Gerard Baker
Gerard Baker

Gerard Baker, a full blood member of the Mandan-Hidatsa tribe and the highest ranking American Indian in National Park Service (NPS) history, is a familiar face on American Public Television. He appeared prominently in the Ken Burns and Dayton Duncan’s film The National Parks: America’s Best Idea. He is also a widely recognized public figure throughout Indian Country for his work as mediator and facilitator between the Service and tribal governments on an exhaustive range of public policy issues. Baker was born on the Fort Berthold Indian Reservation, Mandaree, North Dakota. Growing up in a traditional Indian home on his father’s cattle ranch, he spent time breaking horses, running cows, and doing chores. At night, he listened to stories told by family members and tribal elders – stories of warfare, great hunts, legends, and the survival of his people and culture.

Baker attended reservation schools graduating from St. Mary’s High School in New England, North Dakota. In 1979, he earned a bachelor’s degree in criminal justice and sociology from Southern Oregon State University and an honorary doctorate in public service from the South Dakota School of Mines and Technology in 2007. Baker began his NPS career in 1974 as a seasonal at Theodore Roosevelt National Park, Medora, North Dakota. His first permanent assignment in 1979 was as a park technician at Knife River Indian Villages National Historic Site. He served as historian at Fort Union Trading Post National Historic Park before serving as district ranger at the North Unit back at Theodore Roosevelt.

In 1990, Baker transferred to the U.S. Forest Service serving several years before returning to NPS as superintendent of Little Bighorn National Monument. In 1998, he became superintendent of Chickasaw National Recreation Area in Oklahoma and in 2000 became superintendent of Lewis and Clark National Historic Trail. From 2004 to 2010, Gerard Baker served as Superintendent of Mount Rushmore National Memorial. From April 2010 until his retirement later that year, he served as the assistant director, American Indian Relations, at NPS headquarters in Washington, DC.
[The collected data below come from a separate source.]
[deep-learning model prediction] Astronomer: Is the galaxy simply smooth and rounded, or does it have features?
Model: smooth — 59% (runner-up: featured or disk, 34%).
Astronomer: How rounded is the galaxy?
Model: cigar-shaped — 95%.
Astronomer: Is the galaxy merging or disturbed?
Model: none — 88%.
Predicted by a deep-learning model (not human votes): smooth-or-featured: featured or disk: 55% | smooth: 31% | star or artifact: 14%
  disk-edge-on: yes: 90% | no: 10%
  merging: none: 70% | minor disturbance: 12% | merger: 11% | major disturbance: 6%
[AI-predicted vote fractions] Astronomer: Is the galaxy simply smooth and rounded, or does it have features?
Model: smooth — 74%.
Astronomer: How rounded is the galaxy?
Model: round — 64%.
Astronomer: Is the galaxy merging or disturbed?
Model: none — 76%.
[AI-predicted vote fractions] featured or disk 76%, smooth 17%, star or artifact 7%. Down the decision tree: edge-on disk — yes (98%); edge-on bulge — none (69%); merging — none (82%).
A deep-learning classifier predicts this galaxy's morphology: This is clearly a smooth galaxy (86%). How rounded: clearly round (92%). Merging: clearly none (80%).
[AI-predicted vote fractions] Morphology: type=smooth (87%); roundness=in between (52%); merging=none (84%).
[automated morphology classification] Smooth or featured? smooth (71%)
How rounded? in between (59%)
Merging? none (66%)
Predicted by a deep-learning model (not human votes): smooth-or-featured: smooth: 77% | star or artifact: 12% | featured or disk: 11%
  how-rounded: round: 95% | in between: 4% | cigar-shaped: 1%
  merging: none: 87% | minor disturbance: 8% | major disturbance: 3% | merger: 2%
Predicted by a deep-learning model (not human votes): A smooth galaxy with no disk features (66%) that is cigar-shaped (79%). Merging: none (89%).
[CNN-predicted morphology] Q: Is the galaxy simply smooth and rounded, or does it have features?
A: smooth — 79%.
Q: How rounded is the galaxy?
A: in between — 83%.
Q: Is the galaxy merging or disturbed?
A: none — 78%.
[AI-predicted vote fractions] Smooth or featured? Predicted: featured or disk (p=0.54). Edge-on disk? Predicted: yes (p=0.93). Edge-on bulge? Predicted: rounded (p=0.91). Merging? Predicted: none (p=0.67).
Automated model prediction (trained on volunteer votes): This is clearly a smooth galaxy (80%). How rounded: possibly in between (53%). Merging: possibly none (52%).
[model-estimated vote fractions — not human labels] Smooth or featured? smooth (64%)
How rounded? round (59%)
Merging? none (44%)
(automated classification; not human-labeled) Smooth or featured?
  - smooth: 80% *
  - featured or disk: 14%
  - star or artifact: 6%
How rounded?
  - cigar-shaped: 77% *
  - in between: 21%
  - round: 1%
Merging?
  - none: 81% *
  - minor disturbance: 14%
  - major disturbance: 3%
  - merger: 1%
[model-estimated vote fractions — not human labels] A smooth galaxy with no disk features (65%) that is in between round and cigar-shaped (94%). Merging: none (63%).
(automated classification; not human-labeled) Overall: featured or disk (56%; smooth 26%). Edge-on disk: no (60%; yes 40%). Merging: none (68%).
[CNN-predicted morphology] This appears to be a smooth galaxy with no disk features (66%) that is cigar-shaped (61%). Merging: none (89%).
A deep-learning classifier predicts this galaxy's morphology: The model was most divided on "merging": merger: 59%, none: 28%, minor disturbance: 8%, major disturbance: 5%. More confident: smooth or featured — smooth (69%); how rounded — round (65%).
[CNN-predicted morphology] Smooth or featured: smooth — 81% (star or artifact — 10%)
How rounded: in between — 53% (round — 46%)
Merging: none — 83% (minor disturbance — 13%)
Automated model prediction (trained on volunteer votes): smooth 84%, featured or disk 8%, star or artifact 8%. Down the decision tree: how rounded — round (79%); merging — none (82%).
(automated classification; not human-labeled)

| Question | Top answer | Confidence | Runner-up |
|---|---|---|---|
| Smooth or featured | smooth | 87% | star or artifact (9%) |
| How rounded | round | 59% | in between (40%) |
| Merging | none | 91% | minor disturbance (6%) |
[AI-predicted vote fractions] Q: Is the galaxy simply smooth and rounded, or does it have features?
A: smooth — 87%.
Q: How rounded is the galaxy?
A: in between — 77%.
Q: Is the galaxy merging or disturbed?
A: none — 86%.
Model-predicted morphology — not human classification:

Baker has served as the face of the National Park Service to Indian Country and also as a strong voice for Native Peoples to that agency. Baker was a consultant to and an on-camera presence in the 1997 Ken Burns film Lewis and Clark: The Journey of the Corps of Discovery. He toured with Burns and historian Stephen Ambrose giving the Indian perspective on the Expedition. He and his wife Mary Kay now live in the Black Hills of South Dakota and have four children and eight grandchildren. A University of Colorado at Boulder historian once said, “Gerard Baker is a person of great significance in the history of the American West.”